- **WHAT TO WORK ON**:
Report back each line of the records that contains the string "آهنگ".

- **MATERIAL FOR THIS EXERCISE**:
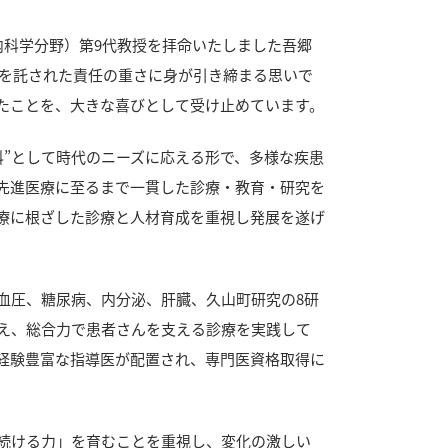
内科学分野）第9代教授を拝命いたしました吾郷
室を託された責任の重さに身が引き締まる思いで
たことを、大きな喜びとして受け止めています。
科”として時代のニーズに応える形で、多様な疾患
先進医療に至るまで一貫した診療・教育・研究を
療に根ざした診療と人材育成を重視し発展を遂げ
圧、糖尿病、内分泌、肝臓、久山町研究の8研
え、総合力で患者さんを支える診療を実践して
経験豊富な指導医が配置され、専門医資格取得に
続ける力」を育むことを重視し、変化の激しい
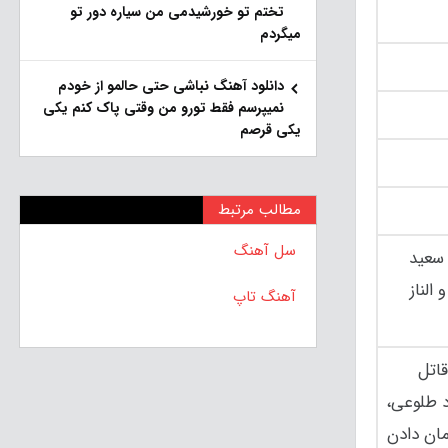
تختم تو خورشیدمی من سیاره دور تو
میگردم
دانلود آهنگ نباشی حتی حالمو از خودم
نمیپرسم فقط تورو من وقتی پاک کنم یکی
یکی قرصم
مطالب مرتبط
سل آهنگ
 سعید
الناز
آهنگ تاپ
قاتل
د طلوعی،
مان دادن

- **OUTPUT OF THE EXERCISE**:
دانلود آهنگ نباشی حتی حالمو از خودم
سل آهنگ
آهنگ تاپ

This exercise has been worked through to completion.